Scan the data, and whenever a line contains "valid", copy it.

Data records

........

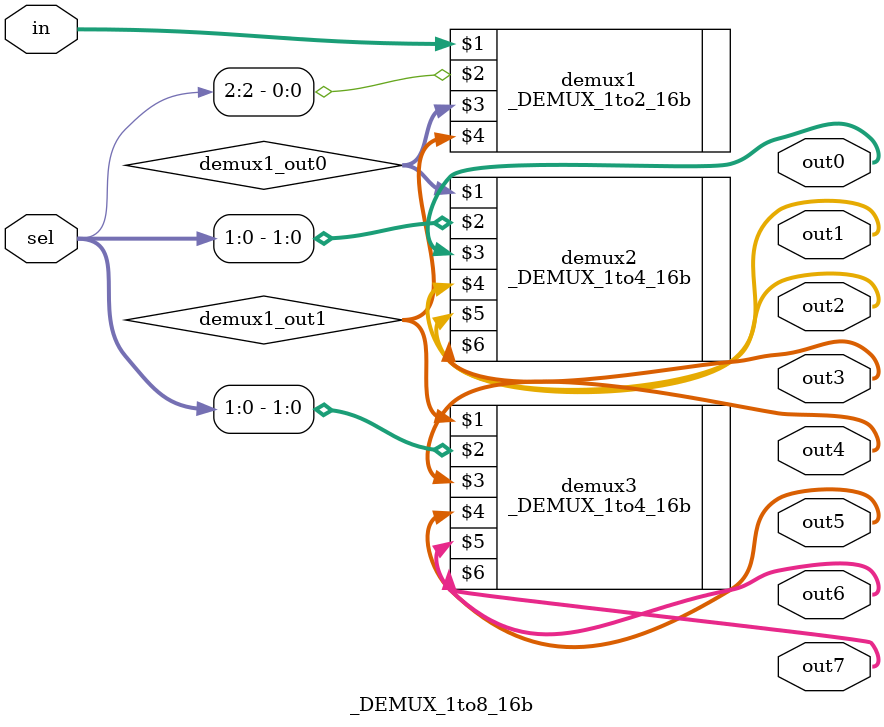
<source format=v>
`timescale 1ns / 1ps


module _DEMUX_1to8_16b(
    input [15:0] in,      // 16-bit input
    input [2:0] sel,      // 3-bit select input
    output [15:0] out0,   // 16-bit output 0
    output [15:0] out1,   // 16-bit output 1
    output [15:0] out2,   // 16-bit output 2
    output [15:0] out3,   // 16-bit output 3
    output [15:0] out4,   // 16-bit output 4
    output [15:0] out5,   // 16-bit output 5
    output [15:0] out6,   // 16-bit output 6
    output [15:0] out7    // 16-bit output 7
    );

    wire [15:0] demux1_out0, demux1_out1;

    _DEMUX_1to2_16b demux1(in, sel[2], demux1_out0, demux1_out1);
    
    _DEMUX_1to4_16b demux2(demux1_out0, sel[1:0], out0, out1, out2, out3);
    _DEMUX_1to4_16b demux3(demux1_out1, sel[1:0], out4, out5, out6, out7);

endmodule


</source>
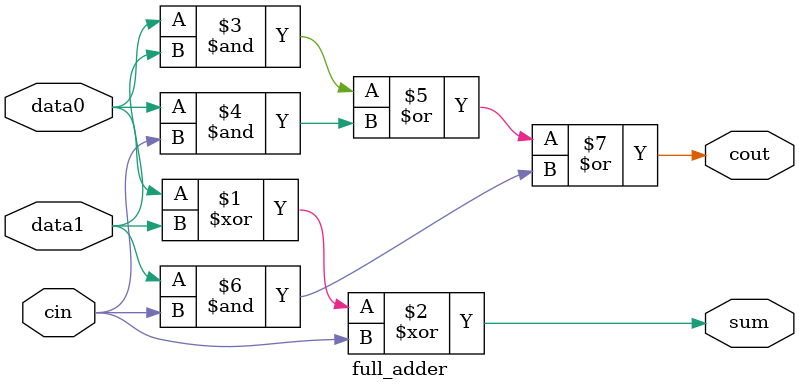
<source format=v>
module mini_ALU_16bit_SUB(
    input [15:0] data0,//减数
    input [15:0] data1, //被减数
    output [15:0] diff,
    output overflow,
    output valid
);
    wire [15:0] data1_complement;
    assign data1_complement=~data1+1'b1;

    wire [15:0] result_register;
    mini_ALU_16bit_ADD SUB(
            .data0(data0),
            .data1(data1_complement),
            .sum(result_register),
            .cout()
    );

    assign diff=(data0<data1)?(~result_register+1'b1):result_register;

    assign overflow=(data0<data1)?1'b1:1'b0;
    assign valid=(data0<data1)?1'b0:1'b1;


endmodule


module mini_ALU_16bit_ADD(
    input [15:0] data0,
    input [15:0] data1,
    output [15:0] sum,
    output cout
);
    wire [15:0] carry;


                    full_adder fa0(
                        .data0(data0[0]),
                        .data1(data1[0]),
                        .cin(1'b0),
                        .sum(sum[0]),
                        .cout(carry[0])
                    );                    
                    full_adder fa15(
                        .data0(data0[15]),
                        .data1(data1[15]),
                        .cin(carry[14]),
                        .sum(sum[15]),
                        .cout(cout)
                    );
    generate
        genvar i;
            for(i=1;i<15;i=i+1)begin:fadd_sub
                    full_adder fa(
                        .data0(data0[i]),
                        .data1(data1[i]),
                        .cin(carry[i-1]),
                        .sum(sum[i]),
                        .cout(carry[i])
                    );
                end

    endgenerate

endmodule

module full_adder( 
    input data0,
    input data1,
    input cin,
    output sum,
    output cout
);

    assign sum=data0^data1^cin;
    assign cout=(data0&data1) | (data0&cin) | (data1&cin);

endmodule
</source>
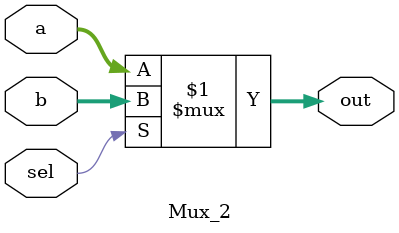
<source format=sv>
`timescale 1ns / 1ps


module Mux_2(
    input [31:0] a,
    input [31:0] b,
    input sel,
    output [31:0] out
    );
   assign out = (sel) ? b : a;
endmodule

</source>
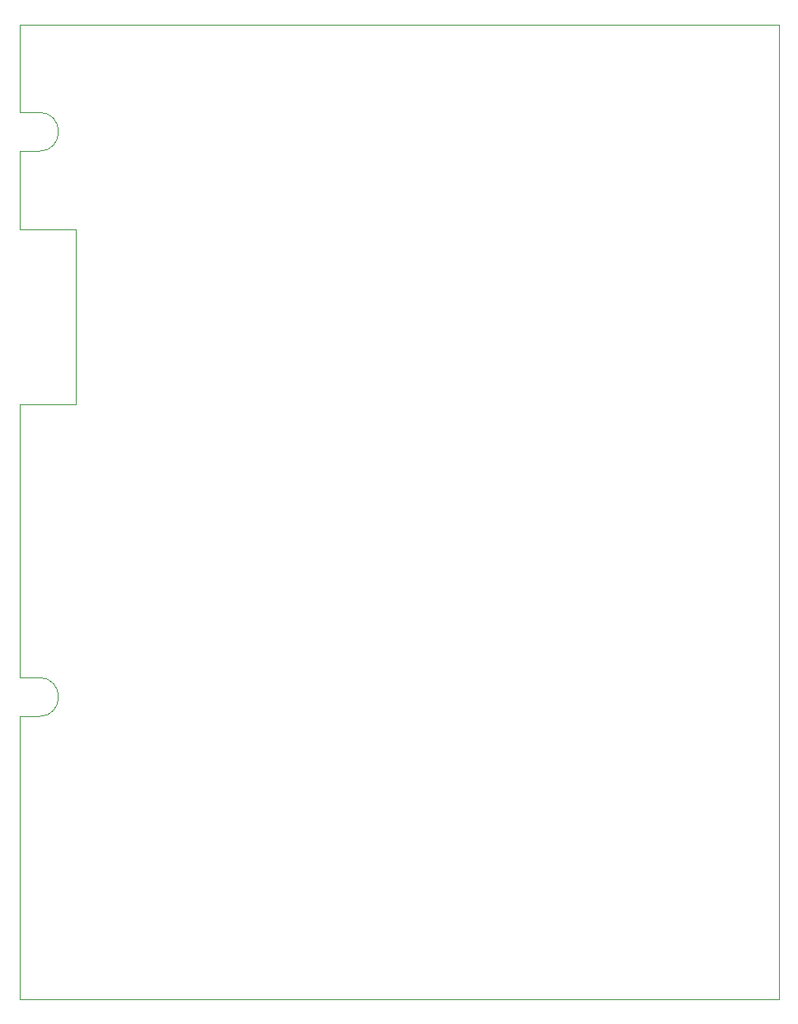
<source format=gbr>
G04 #@! TF.GenerationSoftware,KiCad,Pcbnew,7.0.1-1.fc37*
G04 #@! TF.CreationDate,2023-03-23T23:58:22+01:00*
G04 #@! TF.ProjectId,cw-amp-controll-board,63772d61-6d70-42d6-936f-6e74726f6c6c,rev?*
G04 #@! TF.SameCoordinates,Original*
G04 #@! TF.FileFunction,Profile,NP*
%FSLAX46Y46*%
G04 Gerber Fmt 4.6, Leading zero omitted, Abs format (unit mm)*
G04 Created by KiCad (PCBNEW 7.0.1-1.fc37) date 2023-03-23 23:58:22*
%MOMM*%
%LPD*%
G01*
G04 APERTURE LIST*
G04 #@! TA.AperFunction,Profile*
%ADD10C,0.100000*%
G04 #@! TD*
G04 APERTURE END LIST*
D10*
X112000000Y-129000000D02*
X112000000Y-158000000D01*
X190000000Y-58000000D02*
X190000000Y-158000000D01*
X117750000Y-97000000D02*
X112000000Y-97000000D01*
X114000000Y-129000000D02*
X112000000Y-129000000D01*
X112000000Y-97000000D02*
X112000000Y-125000000D01*
X112000000Y-58000000D02*
X190000000Y-58000000D01*
X112000000Y-79000000D02*
X117750000Y-79000000D01*
X117750000Y-79000000D02*
X117750000Y-97000000D01*
X114000000Y-67000000D02*
X112000000Y-67000000D01*
X114000000Y-71000000D02*
X112000000Y-71000000D01*
X112000000Y-67000000D02*
X112000000Y-58000000D01*
X114000000Y-129000000D02*
G75*
G03*
X114000000Y-125000000I0J2000000D01*
G01*
X190000000Y-158000000D02*
X112000000Y-158000000D01*
X112000000Y-125000000D02*
X114000000Y-125000000D01*
X114000000Y-71000000D02*
G75*
G03*
X114000000Y-67000000I0J2000000D01*
G01*
X112000000Y-71000000D02*
X112000000Y-79000000D01*
M02*

</source>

........

● **Result for this task**
    output valid
    assign valid=(data0<data1)?1'b0:1'b1;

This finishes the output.